Samichlaus lives in a forest with his helper Schmutzli. They leave the forest with a donkey carrying bags full of peanuts, walnuts, and mandarins for kids. Usually, they arrive at a village on the Sunday night before Santa Day, December 6th.
My first Santa welcoming was last year, in the Städtli of Greifensee, a charming little old town by the lake. It was a very cold night and the plaza in front of an ivy covered mid-evil castle was packed with families and baby strollers. The parents were queuing for a cup of Glühwein (mulled wine), while their kids enjoyed free hot syrup with free refills (about the only free drinks available in Switzerland, right?).

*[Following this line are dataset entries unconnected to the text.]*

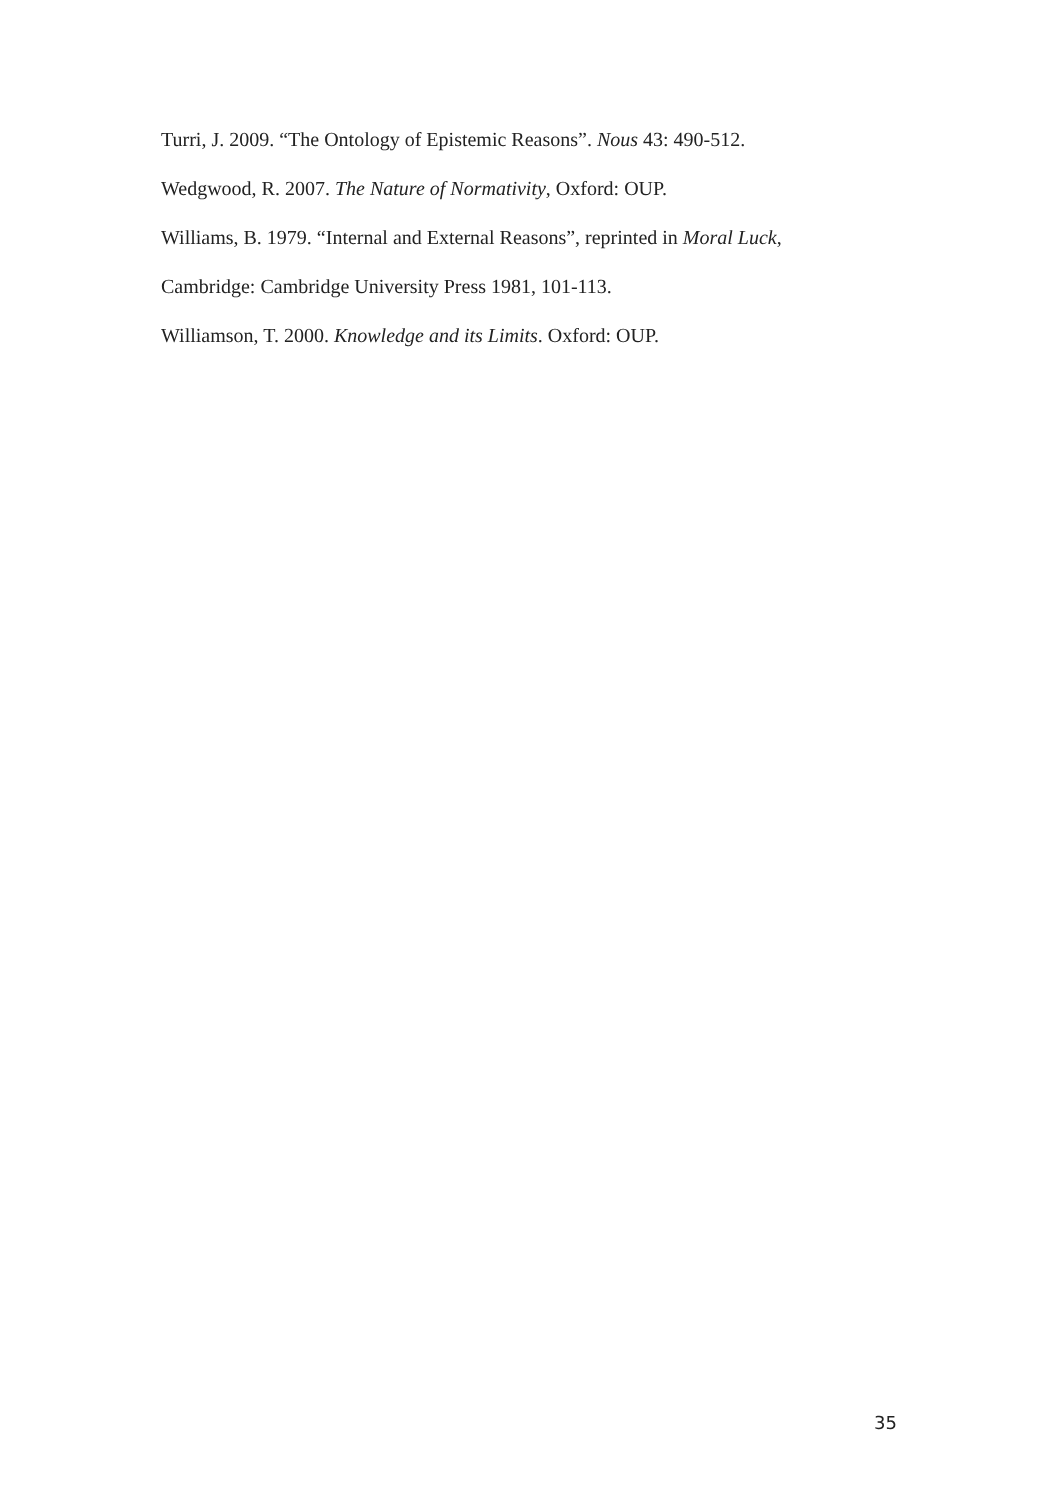Turri, J. 2009. “The Ontology of Epistemic Reasons”. Nous 43: 490-512.
Wedgwood, R. 2007. The Nature of Normativity, Oxford: OUP.
Williams, B. 1979. “Internal and External Reasons”, reprinted in Moral Luck,
Cambridge: Cambridge University Press 1981, 101-113.
Williamson, T. 2000. Knowledge and its Limits. Oxford: OUP.
35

As the old church bells played, a huge wooden carriage arrived with tinkling of gold bells pulled by four horses galloping on the cobblestone. Peeking through tall parents with kids on their shoulders, I did not miss the historical moment: Samichlaus, the Swiss Santa, was there in a red hood getting off the carriage, followed by Schmutzli in a brown coat!
Yay! I have finally spotted Samichlaus!
Oh, wait! Another pair of Samichlaus and Schmutzli? Hum? Wow, the third pair? Ah... Here comes the forth... and the fifth!? There were no less than seven Santas in this little town! Is this the North Pole of Switzerland, or what? I turned my head to my Swiss husband for explanation. He calmly looked into my puzzled eyes and said, "There are many forests in Switzerland." So, there are as many Samichlaus and Schmutzli as there are forests...
Now, that also explains why dozens of pairs of Santas and Schmutzli parade through Zürich's downtown every year. It was actually a bit horrific to watch the sea of red riding hoods accompanied with men wearing long curly black beards on dark, painted faces...
A year later, I noticed several signs of American winter spirit spreading during the simple, modest Swiss holiday season. More balconies and windows are decorated with bright electric lights, even in reindeer, angel, or star shapes.
Some gardens are invaded by plastic Santas and Frosty the Snowman statues:
The Christmas sections at Obi and Jumbo hardware stores are just as jolly as their American equivalents at Lowe's and Home Depot.
(Photographs copyright fotofreak.ch)
Even the Samichlaus Arrival Night has changed: Instead of the traditional, all red hooded cape, many Santas nowadays wear American Santa hats with the bonbon ball tip. In fact, the Santa hat and suites were commercially created by Coca Cola.
The other day, I was pretty shocked to see a Swiss Samichlaus with an American Santa suit sporting a black belt at Volkiland, a small shopping mall. A true Newly Swissed moment.